One thing I always have hooked up to my CO2 tank is a long coil hose and spray nozzle at the end. If the dash decides to light ill hit it with that instead of a bunch of white crap everywhere. No mess. Outside fire can get the foam.
Ahh, you might want to try that before you do it for real. I almost set a guy on fire that way once upon a time.............
I came into the main plant, and they had brought a pro welder in to weld the underside of a big water tank that was off the ground.
It was empty, but the concrete floor under it was nasty, so they had put down some big sheets of cardboard for him to lay on.
He had a full hood, and leather protection from the slag, but it was raining down on the cardboard.

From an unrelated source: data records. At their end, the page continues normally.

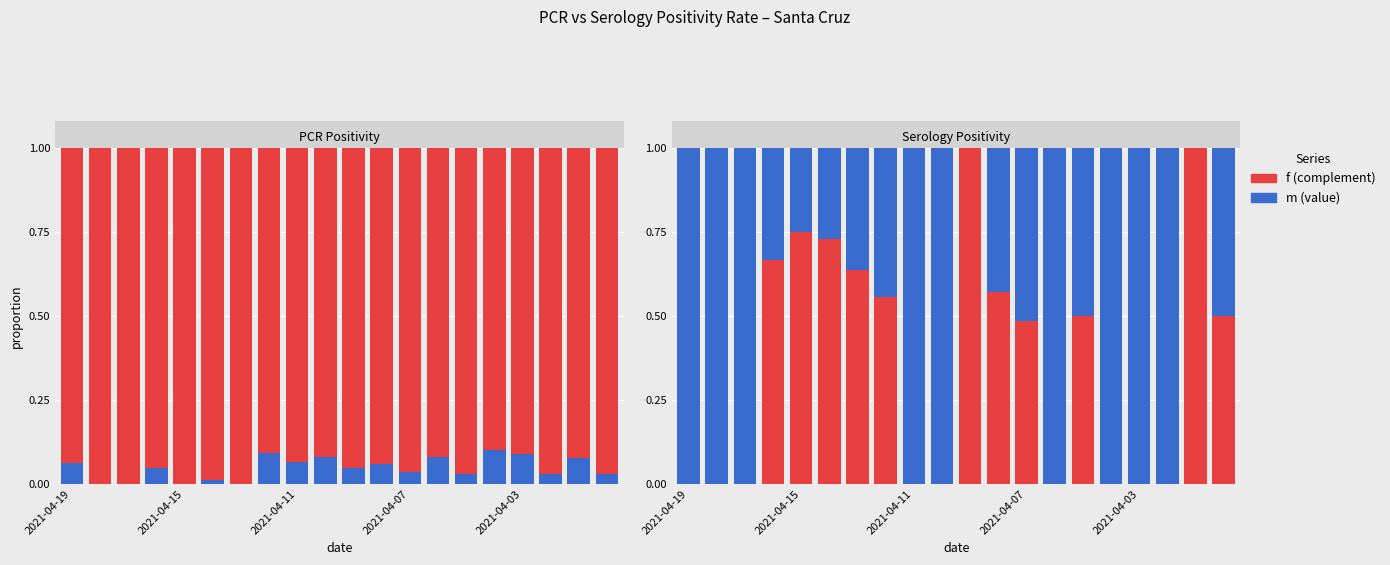

The m series shows 0.0 at 2021-04-15. True or false?

True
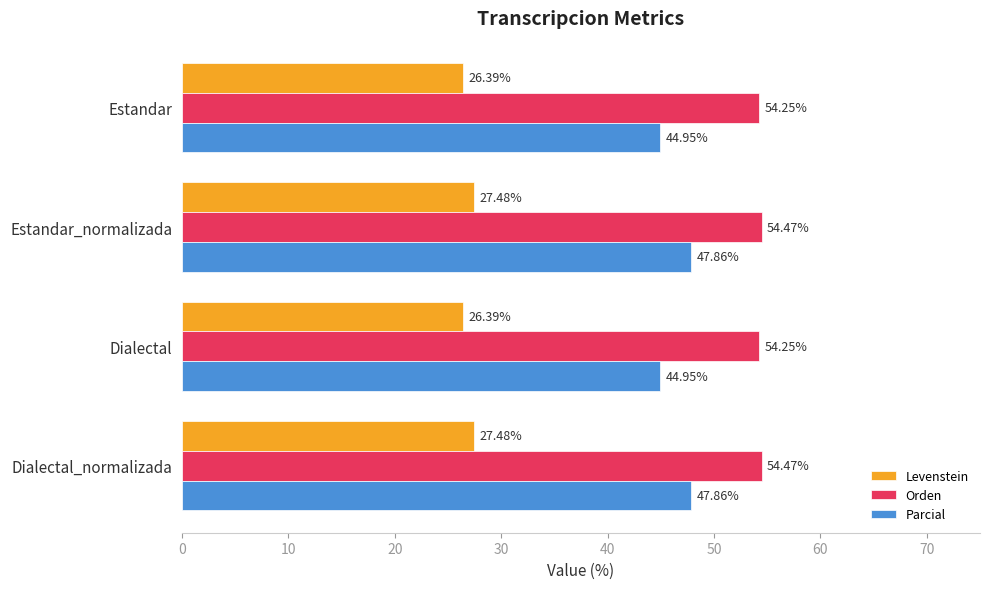

What is the sum of all Parcial values?

185.6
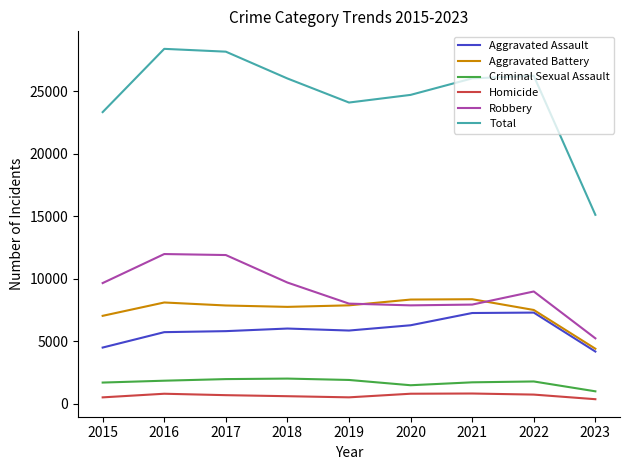

Which series changed the most between 2018 and 2020?

Robbery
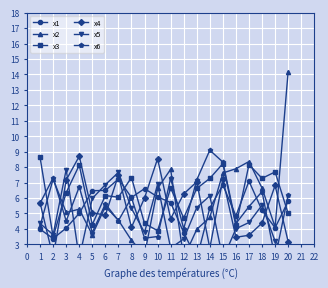

How many values in the x4 series exceed 5?

11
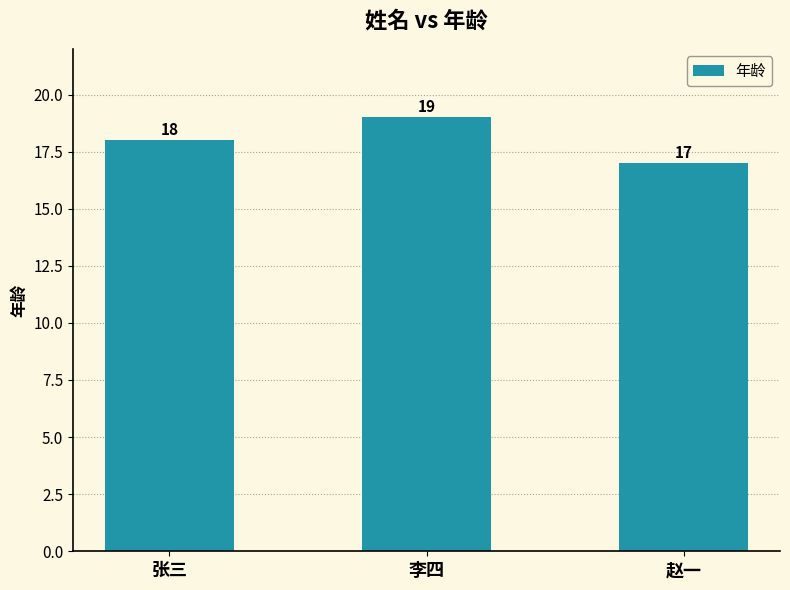

The value at 李四 is 29. True or false?

False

The folks standing around kept stamping it out, but a section that was hard to get to started flaring up.
He asked for somebody to pour some water on it. But smug in my brilliance, I had a better idea.
Due to the nature of the company, there were about a dozen 20lb CO2 bottles full of CO2 standing around.

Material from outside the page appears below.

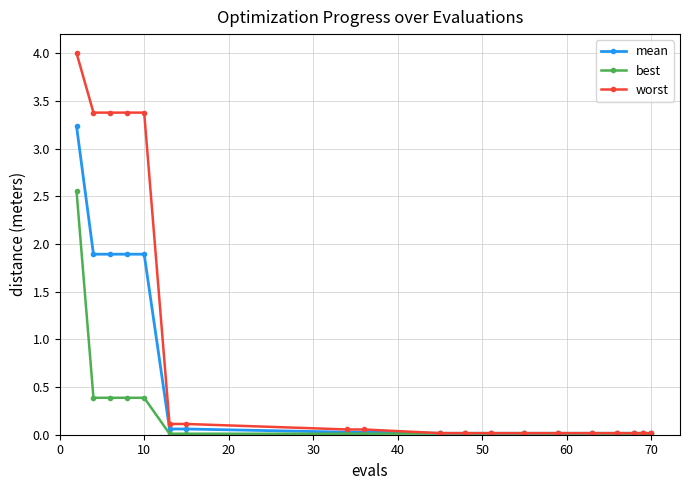

Which series has the largest total across all categories?

worst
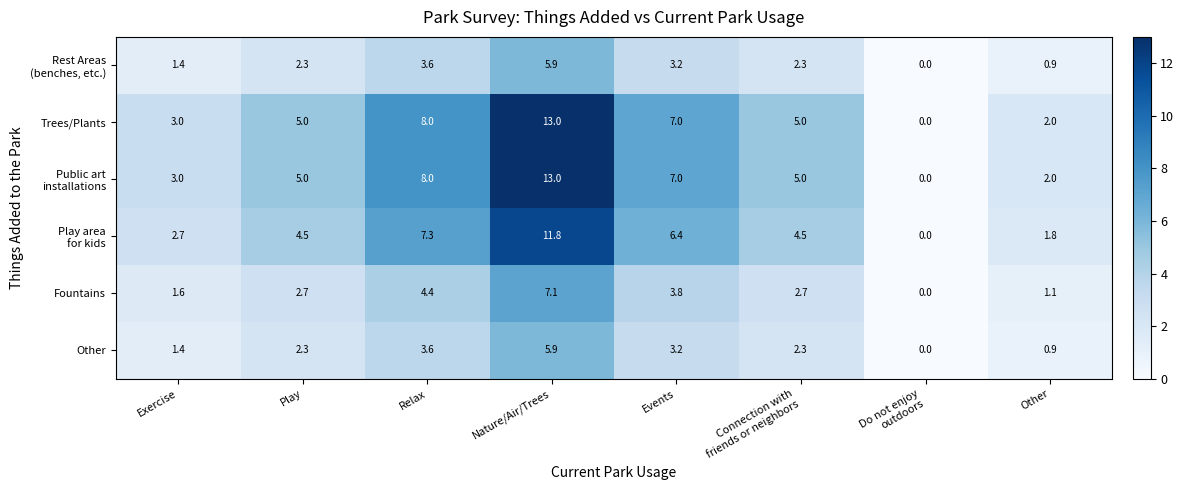

How many series are shown in this chart?

6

No regulator, just a valve on the top and a threaded fitting on the side of the stem.
No need to get the guy wet, I just reached over, grabbed a bottle, aimed it at the bottom of the fire and cracked the valve.

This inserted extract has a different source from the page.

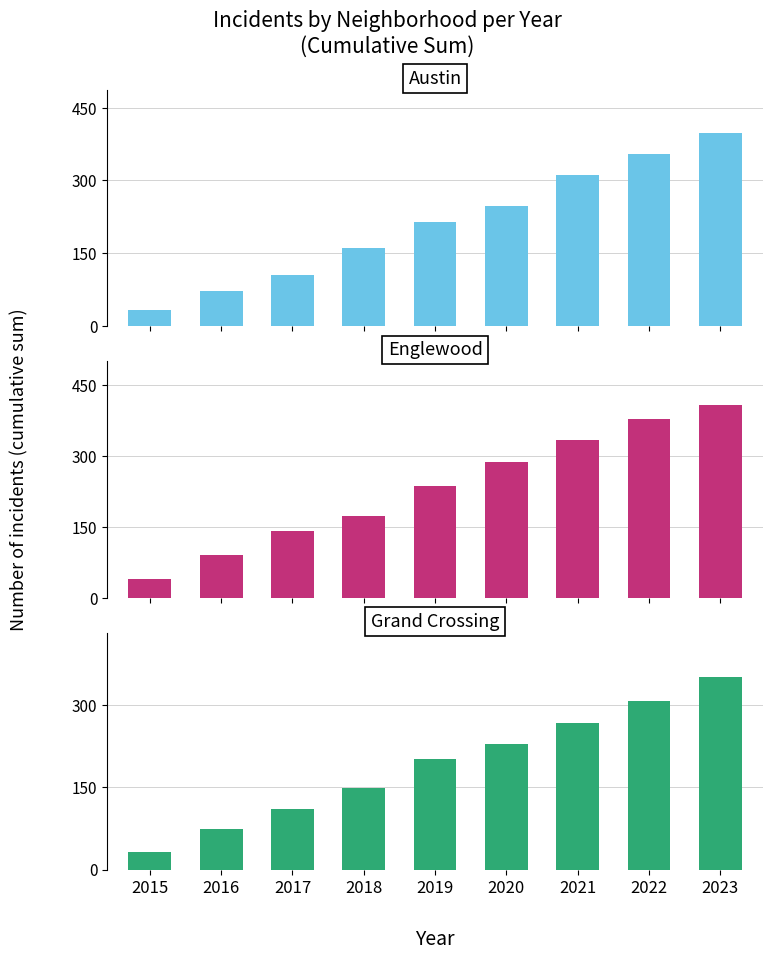

Reading left to right, what are all the values shown in this chart?

Austin: 2015=32	2016=72	2017=104	2018=161	2019=214	2020=248	2021=311	2022=355	2023=398
Englewood: 2015=40	2016=91	2017=141	2018=174	2019=237	2020=287	2021=334	2022=379	2023=409
Grand Crossing: 2015=32	2016=74	2017=110	2018=148	2019=201	2020=229	2021=268	2022=307	2023=351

CO2 gas and bits of dry ice shot out under about 1500lbs of pressure.
Instant blowtorch.
The cardboard flared up and was licking at his shirt in a split second.
He yelled and rolled away. Fortunately one of the other guys was walking up with a bucket of water and put the cardboard out.
I felt like an idiot. I mean, its was CO2, not O2, or propane. Its supposed to put out fires, not make them faster.
Later, when I thought about it of course, I realized what was wrong. Fire extinguishers do not shoot out a thin fast jet of gas. They have that big diffuser nozzle that puts out a large fast moving cloud.
That cloud displaces the air, covers the fire and starves it for oxygen.
What I created was a venturi effect. Sure I was shooting out CO2, but as a fast thin jet, it was sucking 10 times the amount of air with it. Just like old timey bug sprayer sucks the liquid out of the can when the air shoots over the dip tube, or how you can empty a big container of water by shooting a fast moving stream of water across the top.
The part of the fire the gas hit was probably snuffed right out, but the wide hurricane that it brought with it fanned the rest of the blaze.
If you want to use the hose on an inside fire, you need to put some kind of nozzle on it that will spread it out and slow down the stream.